La volonté de Coogler était simple (lui qui a dû réviser entièrement son script) : à savoir continuer l’héritage du Wakanda de manière cohérente ! Passée cette introduction donnant inévitablement de la gravitas et un certain poids émotionnel qui dépasse le cadre intra-diégétique (contrairement à la mort d’un certain Tony Stark ou Logan qu’on retrouvera évidemment dans un Secret Wars ou Deadpool 3), Wakanda Forever embraye ensuite immédiatement sur son intrigue pour mieux travailler ses personnages.
La recherche d’un nouveau Black Panther
Dès lors, les personnages secondaires du premier opus se retrouvent dans une position inédite, en particulier Shuri qui est désormais la protagoniste principale. Une profession de foi intelligente, où finalement les personnages sont dans la même situation que Coogler, à savoir choqués et surpris de la disparition de leur figure de proue, mais devant avancer face à l’adversité et aux nouveaux défis qui attendent le Wakanda. Ainsi, le spectateur adopte immédiatement ce point de vue car ancré dans une réalité tangible !
En prenant comme canevas de départ une nation aux richesses convoitées de tous (notamment l’ONU), sans protecteur et devant faire face à un potentiel envahisseur, Coogler et son co-scénariste placent leurs persos dans une position bien connue des lecteurs de comics : l’émergence du héros devant prendre la place de l’icône (tel un Miles Morales ou une Riri Williams).
Et à ce titre, Laetitia Wright (qui enfile le costume avec aisance) et Angela Bassett (qui livre la performance la plus intense et rappelle à tout le monde qu’elle n’est pas n’importe qui) portent bien tout le film sur leurs épaules, tandis que Danai Gurira et Winston Duke arrivent aussi à amener plus de nuances à leurs avatars marveliens. Néanmoins, celui qui tire véritablement son épingle du jeu est Tenoch Huerta (Narcos Mexico) en Namor. Un antagoniste transpirant le charisme à plein nez, aussi séduisant qu’intimidant, que Marvel souhaite adapter depuis de nombreuses années (même avant la naissance du MCU). Un casting de talent qui amène leurs persos vers une humanité surprenante de la part d’un film Marvel !
Wakanda vs Talocan
Tout comme l’introduction du Wakanda, Coogler et sa production designer oscarisée Hannah Beachler créent un nouveau royaume,cette fois sous-marin. Alors qu’Atlantis est désormais affiliée à Aquaman dans l’imaginaire collectif (que ce soit en comic book ou désormais en film), l’imagerie maya insuffle une identité propre à la désormais nommée Talocan. Et à l’instar du Wakanda, Coogler et son équipe ancrent son peuple dans une mythologie (chose dont est totalement dénuée le reste du MCU paradoxalement), tout en ayant des racines historiques et ethniques signifiantes à son histoire.

DONNÉES ENREGISTRÉES -
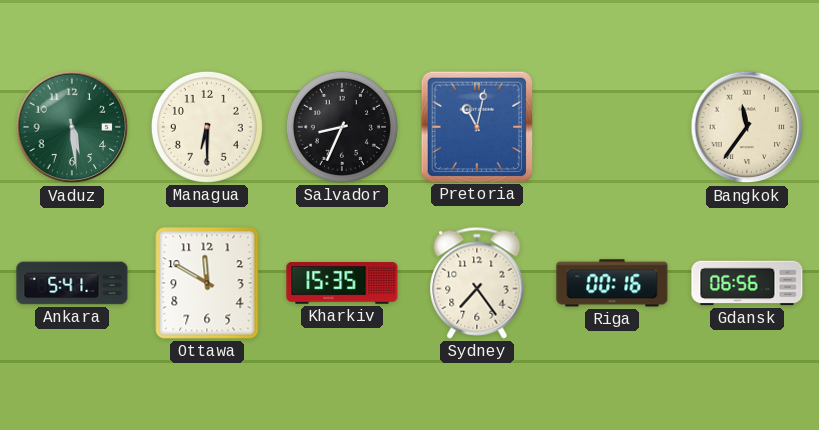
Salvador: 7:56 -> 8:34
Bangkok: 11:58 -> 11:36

OBJECTIF VISÉ -
Résumez en deux phrases le passage consacré à Wakanda Forever.

RÉPONSE RÉDIGÉE -
Dans Wakanda Forever, Coogler veut poursuivre l'héritage du Wakanda de manière cohérente et place les personnages secondaires du premier opus, en particulier Shuri devenue protagoniste principale, face à l'émergence d'un héros devant prendre la place de l'icône disparue. Le casting, dominé par Tenoch Huerta en Namor, donne aux personnages une humanité surprenante, tandis que Coogler et Hannah Beachler créent Talocan, un royaume sous-marin nourri d'imagerie maya et ancré dans une mythologie.